Open pablovela5620 opened 3 years ago
one loads up the entire dataset into system ram
this is not the case
Understood, so I had a chance to try and train the model using the provided config. I'm using a machine with 128gb of ram and 2 A6000 gpus.
When I run on a single gpu using
python tools/train.py configs/hand3d/InterNet/interhand3d/res50_interhand3d_all_256x256.py
it uses up about 30GB of ram to load and train the network, the reason I assumed it loaded the entire dataset into system ram is the large amount of ram when using distributed training.
after tools/dist_train.sh
I have the following problem.
Using the provided config with dist_train
and only changing num gpus and num workers
So with this testing, I had the following questions
I really appreciate the help!
@zengwang430521 Could you please check this issue?
Hi @pablovela5620. We load all annotation into memory before training, and this will cost a lot of memory. So if you find memory insufficient, you can use less workers. And it's grateful that our implementation may not be suitable for 30-fps version now, because tit's too massive.
@zengwang430521 The implementation could be improved.
@zengwang430521 so with the current implementation it seems like there are basically two solutions if using distributed single node training
I did notice that using distributed training with 1 gpu vs normal training with 1 gpu results in higher ram usage (68gb vs ~30gb). Not totally sure as to why. Some clarity here would be appreciated.
Also how much ram did the 8 gpu 2 worker machine use when training on the interhand3d dataset?

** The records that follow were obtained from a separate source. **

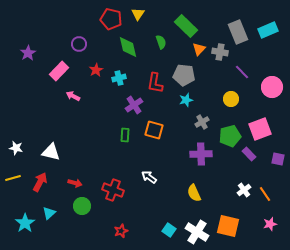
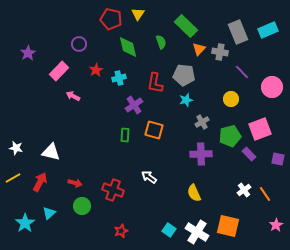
yellow line at (13, 178): rotated 14 degrees counterclockwise
pink star at (270, 224): moved 6 px right, 1 px down; rotated 16 degrees counterclockwise
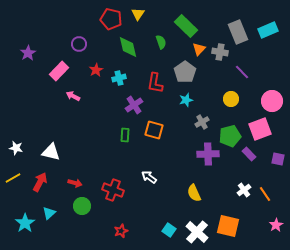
gray pentagon at (184, 75): moved 1 px right, 3 px up; rotated 30 degrees clockwise
pink circle at (272, 87): moved 14 px down
purple cross at (201, 154): moved 7 px right
white cross at (197, 232): rotated 10 degrees clockwise
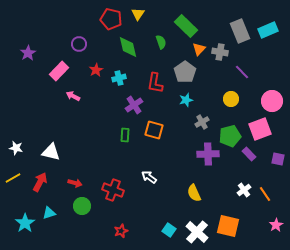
gray rectangle at (238, 32): moved 2 px right, 1 px up
cyan triangle at (49, 213): rotated 24 degrees clockwise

If I was to modify the dataset implementation (so that I could get it working with 30FPS version), it seems like its more of a design decision over the whole of mmpose hand datasets. I may be completely wrong here, and please correct me if I am, the use of xtcocotools in HandBaseDataset
from xtcocotools.coco import COCO
self.coco = COCO(ann_file)
self.img_ids = self.coco.getImgIds()
basically loads the entire annotation into memory for any dataset that depends on it, also looking at Interhand2D/Interhand3D and others when calling def _get_db()
with open(self.camera_file, 'r') as f:
cameras = json.load(f)
with open(self.joint_file, 'r') as f:
joints = json.load(f)
is what is eating up all the system memory inside the gt_db
object. This seems consistent with all other datasets as well of first loading the entire dataset and then running the augmentation/preprocessing pipelines
So rather than loading the entire dataset, I would have to overload def __getitem__(self, idx):
to load the dataset on each call rather than all at once? Does this make sense or are there some other considerations I should be looking at and downsides of not loading all at once
Looking at the log provided it looks like 8 Titan x gpus were used to train the interhand dataset with a batch size of 16 and 2 workers per gpu.
The full interhand dataset is pretty massive (<1 million images) and my understanding is that per worker and gpu one loads up the entire dataset into system ram (not gpu vram) so even with lets say a 128gb 8 gpus *2 workers = a HUGE amount of system ram. Am I understanding this correctly? I haven't had a chance to test yet
How much system ram did the machine that was used to train have? It seems super difficult to try to retrain on a multi GPU system without a really significant amount of system ram (>256gb?).